_ABOUT THIS TASK_.
Repeat verbatim, and only, the lines of the data below, beginning at the line that contains "stain labels strong" and stopping after the line that contains "photomicrograph demonstrates immunohistochemical".

_MATERIAL FOR THIS EXERCISE_.
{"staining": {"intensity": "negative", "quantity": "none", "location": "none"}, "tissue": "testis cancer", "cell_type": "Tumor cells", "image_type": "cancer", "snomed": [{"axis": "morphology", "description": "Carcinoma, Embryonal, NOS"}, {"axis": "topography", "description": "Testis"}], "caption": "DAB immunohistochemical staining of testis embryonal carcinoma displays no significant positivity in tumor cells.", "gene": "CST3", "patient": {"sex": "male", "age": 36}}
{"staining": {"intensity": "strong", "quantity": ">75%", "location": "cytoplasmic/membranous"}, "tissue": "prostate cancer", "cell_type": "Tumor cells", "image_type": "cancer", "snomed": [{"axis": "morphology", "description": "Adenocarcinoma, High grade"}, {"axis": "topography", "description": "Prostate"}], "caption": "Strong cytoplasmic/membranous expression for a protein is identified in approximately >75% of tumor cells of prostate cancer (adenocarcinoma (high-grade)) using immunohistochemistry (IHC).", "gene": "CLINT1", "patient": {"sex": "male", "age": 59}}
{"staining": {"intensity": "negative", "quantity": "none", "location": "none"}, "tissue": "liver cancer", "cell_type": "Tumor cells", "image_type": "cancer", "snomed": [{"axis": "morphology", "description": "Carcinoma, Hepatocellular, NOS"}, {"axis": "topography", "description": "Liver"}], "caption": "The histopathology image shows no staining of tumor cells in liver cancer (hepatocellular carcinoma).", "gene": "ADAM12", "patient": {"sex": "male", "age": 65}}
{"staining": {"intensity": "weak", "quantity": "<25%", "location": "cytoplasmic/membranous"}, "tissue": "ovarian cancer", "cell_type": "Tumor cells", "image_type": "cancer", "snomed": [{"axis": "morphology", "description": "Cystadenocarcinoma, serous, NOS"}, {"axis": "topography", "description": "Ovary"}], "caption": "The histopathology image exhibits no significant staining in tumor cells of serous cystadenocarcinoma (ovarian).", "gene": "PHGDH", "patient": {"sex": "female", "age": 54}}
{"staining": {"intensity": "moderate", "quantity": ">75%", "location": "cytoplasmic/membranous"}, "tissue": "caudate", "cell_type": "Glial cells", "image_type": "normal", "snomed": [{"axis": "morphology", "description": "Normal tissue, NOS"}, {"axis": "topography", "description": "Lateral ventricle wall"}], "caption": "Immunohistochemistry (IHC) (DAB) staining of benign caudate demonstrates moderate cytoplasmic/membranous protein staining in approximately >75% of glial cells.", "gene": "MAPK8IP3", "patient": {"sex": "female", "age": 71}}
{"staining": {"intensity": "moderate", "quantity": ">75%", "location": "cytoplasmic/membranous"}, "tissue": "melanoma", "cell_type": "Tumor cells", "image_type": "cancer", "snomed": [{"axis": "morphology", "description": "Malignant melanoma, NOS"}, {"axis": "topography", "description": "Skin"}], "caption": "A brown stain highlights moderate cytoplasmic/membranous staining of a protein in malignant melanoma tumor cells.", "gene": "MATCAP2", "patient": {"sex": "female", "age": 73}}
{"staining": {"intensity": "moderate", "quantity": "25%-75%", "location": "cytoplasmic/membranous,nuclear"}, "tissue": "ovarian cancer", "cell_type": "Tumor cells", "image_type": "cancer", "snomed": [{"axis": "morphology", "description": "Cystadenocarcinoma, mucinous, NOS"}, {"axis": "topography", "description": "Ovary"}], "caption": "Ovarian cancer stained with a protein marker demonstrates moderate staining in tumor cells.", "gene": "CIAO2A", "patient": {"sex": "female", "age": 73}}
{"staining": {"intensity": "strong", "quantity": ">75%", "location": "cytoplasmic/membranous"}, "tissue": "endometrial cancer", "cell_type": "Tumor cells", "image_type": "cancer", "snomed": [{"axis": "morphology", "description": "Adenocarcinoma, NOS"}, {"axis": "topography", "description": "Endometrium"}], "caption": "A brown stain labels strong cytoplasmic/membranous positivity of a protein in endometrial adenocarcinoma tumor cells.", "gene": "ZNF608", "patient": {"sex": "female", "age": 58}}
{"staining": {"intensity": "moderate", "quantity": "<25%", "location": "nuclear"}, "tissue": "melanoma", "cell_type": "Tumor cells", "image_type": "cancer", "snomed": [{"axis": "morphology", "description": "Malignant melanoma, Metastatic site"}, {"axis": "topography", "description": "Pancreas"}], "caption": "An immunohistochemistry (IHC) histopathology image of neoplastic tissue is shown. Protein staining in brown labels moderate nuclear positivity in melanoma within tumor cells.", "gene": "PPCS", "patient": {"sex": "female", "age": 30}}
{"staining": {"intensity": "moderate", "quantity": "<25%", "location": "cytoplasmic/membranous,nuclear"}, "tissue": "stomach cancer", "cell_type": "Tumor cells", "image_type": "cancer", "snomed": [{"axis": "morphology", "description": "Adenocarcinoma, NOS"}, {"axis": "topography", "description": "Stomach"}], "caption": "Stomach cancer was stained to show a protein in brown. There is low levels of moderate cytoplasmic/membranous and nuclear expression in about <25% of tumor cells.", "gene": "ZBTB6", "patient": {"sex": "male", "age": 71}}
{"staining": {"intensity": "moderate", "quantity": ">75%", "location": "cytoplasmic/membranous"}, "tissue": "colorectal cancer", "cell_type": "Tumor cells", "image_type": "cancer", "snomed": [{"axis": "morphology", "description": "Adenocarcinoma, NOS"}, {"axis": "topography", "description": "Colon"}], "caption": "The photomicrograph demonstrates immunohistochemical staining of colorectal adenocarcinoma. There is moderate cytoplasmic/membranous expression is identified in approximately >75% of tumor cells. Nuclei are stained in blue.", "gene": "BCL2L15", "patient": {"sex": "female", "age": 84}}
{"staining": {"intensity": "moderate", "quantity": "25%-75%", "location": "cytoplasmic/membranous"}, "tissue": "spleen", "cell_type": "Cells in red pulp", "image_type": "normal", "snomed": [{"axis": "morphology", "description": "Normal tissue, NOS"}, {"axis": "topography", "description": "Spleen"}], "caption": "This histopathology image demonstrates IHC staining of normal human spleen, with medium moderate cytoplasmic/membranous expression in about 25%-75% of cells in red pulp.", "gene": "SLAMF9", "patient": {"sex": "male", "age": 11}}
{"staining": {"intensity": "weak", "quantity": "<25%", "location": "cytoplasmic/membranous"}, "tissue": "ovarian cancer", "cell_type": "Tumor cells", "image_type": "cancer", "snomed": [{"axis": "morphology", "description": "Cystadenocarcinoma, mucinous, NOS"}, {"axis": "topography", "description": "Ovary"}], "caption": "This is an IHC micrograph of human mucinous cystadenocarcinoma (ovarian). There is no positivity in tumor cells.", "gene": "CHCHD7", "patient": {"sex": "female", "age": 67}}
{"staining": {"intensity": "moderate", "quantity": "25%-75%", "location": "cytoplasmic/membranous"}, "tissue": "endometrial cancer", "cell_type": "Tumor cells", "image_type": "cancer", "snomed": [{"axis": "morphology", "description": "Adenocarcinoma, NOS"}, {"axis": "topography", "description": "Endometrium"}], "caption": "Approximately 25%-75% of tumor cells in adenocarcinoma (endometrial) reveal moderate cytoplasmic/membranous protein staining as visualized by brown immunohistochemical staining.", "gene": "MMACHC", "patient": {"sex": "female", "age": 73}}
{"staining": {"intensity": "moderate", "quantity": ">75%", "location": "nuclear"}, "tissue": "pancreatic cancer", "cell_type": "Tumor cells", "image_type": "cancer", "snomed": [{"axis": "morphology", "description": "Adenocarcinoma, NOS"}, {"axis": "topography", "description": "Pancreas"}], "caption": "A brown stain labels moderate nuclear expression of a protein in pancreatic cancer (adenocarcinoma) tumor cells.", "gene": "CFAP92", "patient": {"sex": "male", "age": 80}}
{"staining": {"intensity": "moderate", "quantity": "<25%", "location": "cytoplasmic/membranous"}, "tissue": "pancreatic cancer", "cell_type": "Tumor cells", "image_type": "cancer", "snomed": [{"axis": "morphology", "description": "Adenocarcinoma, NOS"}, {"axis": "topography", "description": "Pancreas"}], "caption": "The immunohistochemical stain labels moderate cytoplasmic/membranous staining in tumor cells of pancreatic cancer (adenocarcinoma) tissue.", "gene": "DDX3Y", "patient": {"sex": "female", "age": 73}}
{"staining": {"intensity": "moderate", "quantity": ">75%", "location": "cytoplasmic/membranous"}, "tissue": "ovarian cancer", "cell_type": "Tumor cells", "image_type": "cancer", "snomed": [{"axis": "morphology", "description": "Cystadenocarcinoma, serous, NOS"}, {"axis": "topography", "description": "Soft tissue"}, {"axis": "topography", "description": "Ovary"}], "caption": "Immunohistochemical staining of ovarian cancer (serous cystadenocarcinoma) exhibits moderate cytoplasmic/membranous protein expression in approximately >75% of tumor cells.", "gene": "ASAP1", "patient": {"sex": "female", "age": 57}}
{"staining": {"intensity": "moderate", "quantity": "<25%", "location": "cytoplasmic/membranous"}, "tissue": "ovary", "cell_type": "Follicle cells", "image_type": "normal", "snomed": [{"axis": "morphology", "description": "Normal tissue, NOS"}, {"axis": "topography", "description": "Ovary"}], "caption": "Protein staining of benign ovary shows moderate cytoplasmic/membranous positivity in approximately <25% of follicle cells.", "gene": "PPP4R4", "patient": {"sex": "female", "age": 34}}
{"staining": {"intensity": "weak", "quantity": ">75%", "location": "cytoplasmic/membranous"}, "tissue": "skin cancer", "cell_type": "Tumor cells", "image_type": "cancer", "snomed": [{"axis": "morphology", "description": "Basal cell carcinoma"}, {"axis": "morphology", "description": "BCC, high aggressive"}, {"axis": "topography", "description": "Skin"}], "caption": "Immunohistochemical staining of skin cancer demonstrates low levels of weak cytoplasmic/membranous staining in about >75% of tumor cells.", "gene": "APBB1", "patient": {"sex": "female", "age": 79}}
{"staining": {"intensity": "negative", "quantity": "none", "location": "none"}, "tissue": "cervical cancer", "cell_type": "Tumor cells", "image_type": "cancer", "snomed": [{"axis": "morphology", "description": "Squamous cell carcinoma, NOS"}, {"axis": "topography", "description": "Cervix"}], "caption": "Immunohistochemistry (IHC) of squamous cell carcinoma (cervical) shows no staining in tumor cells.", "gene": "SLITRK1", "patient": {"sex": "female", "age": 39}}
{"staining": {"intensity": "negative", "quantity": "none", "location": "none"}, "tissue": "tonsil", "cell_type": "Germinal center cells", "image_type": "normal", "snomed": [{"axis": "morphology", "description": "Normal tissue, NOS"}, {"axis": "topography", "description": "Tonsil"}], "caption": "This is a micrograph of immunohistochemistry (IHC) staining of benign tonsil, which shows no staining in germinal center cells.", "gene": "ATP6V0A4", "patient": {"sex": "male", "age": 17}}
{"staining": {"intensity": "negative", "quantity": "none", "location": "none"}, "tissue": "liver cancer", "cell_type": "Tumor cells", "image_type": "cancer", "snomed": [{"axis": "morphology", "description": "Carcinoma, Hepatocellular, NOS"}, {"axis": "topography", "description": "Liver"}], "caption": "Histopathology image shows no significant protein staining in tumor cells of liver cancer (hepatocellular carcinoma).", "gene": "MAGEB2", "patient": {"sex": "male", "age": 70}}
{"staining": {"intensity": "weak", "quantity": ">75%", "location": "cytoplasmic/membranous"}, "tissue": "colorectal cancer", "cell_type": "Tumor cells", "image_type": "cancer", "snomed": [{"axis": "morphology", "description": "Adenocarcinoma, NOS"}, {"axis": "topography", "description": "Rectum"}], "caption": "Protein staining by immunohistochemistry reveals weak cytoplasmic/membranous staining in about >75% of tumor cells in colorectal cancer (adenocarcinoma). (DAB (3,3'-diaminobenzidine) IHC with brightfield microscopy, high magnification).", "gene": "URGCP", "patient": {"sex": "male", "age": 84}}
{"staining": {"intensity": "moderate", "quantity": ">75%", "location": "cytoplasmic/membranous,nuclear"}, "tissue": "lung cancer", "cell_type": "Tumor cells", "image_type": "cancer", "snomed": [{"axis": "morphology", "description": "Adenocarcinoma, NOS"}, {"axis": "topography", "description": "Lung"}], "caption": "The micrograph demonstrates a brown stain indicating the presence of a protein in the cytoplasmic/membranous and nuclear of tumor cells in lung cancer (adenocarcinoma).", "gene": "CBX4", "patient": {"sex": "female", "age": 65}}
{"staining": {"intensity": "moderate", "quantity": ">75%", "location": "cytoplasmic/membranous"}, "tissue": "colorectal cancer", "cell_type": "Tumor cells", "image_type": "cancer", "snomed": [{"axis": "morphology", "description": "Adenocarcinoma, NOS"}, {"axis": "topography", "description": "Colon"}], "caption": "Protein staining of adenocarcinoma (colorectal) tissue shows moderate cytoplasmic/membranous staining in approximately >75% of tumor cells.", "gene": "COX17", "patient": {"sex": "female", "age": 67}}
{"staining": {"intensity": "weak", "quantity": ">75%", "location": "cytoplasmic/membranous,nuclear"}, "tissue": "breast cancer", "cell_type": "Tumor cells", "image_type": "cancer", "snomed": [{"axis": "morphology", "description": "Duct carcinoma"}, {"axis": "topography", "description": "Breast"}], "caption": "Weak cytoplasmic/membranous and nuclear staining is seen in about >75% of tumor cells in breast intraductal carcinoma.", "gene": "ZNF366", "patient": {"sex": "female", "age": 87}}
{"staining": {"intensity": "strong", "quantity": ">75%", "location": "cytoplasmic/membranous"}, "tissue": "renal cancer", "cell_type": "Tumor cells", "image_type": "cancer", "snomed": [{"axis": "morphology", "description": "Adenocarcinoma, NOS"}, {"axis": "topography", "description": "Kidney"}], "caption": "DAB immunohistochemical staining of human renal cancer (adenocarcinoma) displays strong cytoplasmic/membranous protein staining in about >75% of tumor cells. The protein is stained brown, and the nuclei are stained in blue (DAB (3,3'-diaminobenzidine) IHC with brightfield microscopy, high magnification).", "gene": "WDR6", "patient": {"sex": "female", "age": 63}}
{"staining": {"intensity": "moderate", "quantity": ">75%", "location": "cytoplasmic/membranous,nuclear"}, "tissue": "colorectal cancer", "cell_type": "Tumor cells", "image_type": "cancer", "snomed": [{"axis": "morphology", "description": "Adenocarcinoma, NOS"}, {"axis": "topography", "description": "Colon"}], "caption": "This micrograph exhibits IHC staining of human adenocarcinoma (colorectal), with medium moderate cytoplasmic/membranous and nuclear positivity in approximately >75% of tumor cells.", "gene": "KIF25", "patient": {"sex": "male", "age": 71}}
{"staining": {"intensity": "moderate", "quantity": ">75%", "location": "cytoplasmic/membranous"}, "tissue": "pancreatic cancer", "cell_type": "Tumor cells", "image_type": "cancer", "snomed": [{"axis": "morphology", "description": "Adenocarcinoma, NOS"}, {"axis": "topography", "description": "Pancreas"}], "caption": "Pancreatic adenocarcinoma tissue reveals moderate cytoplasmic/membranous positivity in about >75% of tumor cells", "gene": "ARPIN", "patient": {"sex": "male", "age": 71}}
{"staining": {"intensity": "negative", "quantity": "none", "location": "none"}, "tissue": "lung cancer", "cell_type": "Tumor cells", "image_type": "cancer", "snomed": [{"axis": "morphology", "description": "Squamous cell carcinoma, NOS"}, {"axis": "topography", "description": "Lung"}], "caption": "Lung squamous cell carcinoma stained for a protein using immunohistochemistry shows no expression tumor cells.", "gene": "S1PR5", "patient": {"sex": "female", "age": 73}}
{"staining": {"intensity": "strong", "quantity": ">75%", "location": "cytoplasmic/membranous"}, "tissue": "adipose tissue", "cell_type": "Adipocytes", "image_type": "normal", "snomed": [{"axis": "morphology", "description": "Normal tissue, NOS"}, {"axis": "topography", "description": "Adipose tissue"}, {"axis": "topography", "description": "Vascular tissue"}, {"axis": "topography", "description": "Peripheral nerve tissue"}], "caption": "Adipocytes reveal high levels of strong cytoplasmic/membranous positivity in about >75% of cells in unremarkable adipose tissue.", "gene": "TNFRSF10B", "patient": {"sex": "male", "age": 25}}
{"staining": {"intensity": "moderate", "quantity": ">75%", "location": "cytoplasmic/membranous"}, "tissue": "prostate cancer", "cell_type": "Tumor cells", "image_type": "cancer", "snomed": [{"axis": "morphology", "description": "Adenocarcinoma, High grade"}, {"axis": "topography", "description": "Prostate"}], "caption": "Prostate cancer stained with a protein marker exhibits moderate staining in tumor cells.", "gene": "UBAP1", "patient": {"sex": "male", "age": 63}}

_ANSWER BOX_.
{"staining": {"intensity": "strong", "quantity": ">75%", "location": "cytoplasmic/membranous"}, "tissue": "endometrial cancer", "cell_type": "Tumor cells", "image_type": "cancer", "snomed": [{"axis": "morphology", "description": "Adenocarcinoma, NOS"}, {"axis": "topography", "description": "Endometrium"}], "caption": "A brown stain labels strong cytoplasmic/membranous positivity of a protein in endometrial adenocarcinoma tumor cells.", "gene": "ZNF608", "patient": {"sex": "female", "age": 58}}
{"staining": {"intensity": "moderate", "quantity": "<25%", "location": "nuclear"}, "tissue": "melanoma", "cell_type": "Tumor cells", "image_type": "cancer", "snomed": [{"axis": "morphology", "description": "Malignant melanoma, Metastatic site"}, {"axis": "topography", "description": "Pancreas"}], "caption": "An immunohistochemistry (IHC) histopathology image of neoplastic tissue is shown. Protein staining in brown labels moderate nuclear positivity in melanoma within tumor cells.", "gene": "PPCS", "patient": {"sex": "female", "age": 30}}
{"staining": {"intensity": "moderate", "quantity": "<25%", "location": "cytoplasmic/membranous,nuclear"}, "tissue": "stomach cancer", "cell_type": "Tumor cells", "image_type": "cancer", "snomed": [{"axis": "morphology", "description": "Adenocarcinoma, NOS"}, {"axis": "topography", "description": "Stomach"}], "caption": "Stomach cancer was stained to show a protein in brown. There is low levels of moderate cytoplasmic/membranous and nuclear expression in about <25% of tumor cells.", "gene": "ZBTB6", "patient": {"sex": "male", "age": 71}}
{"staining": {"intensity": "moderate", "quantity": ">75%", "location": "cytoplasmic/membranous"}, "tissue": "colorectal cancer", "cell_type": "Tumor cells", "image_type": "cancer", "snomed": [{"axis": "morphology", "description": "Adenocarcinoma, NOS"}, {"axis": "topography", "description": "Colon"}], "caption": "The photomicrograph demonstrates immunohistochemical staining of colorectal adenocarcinoma. There is moderate cytoplasmic/membranous expression is identified in approximately >75% of tumor cells. Nuclei are stained in blue.", "gene": "BCL2L15", "patient": {"sex": "female", "age": 84}}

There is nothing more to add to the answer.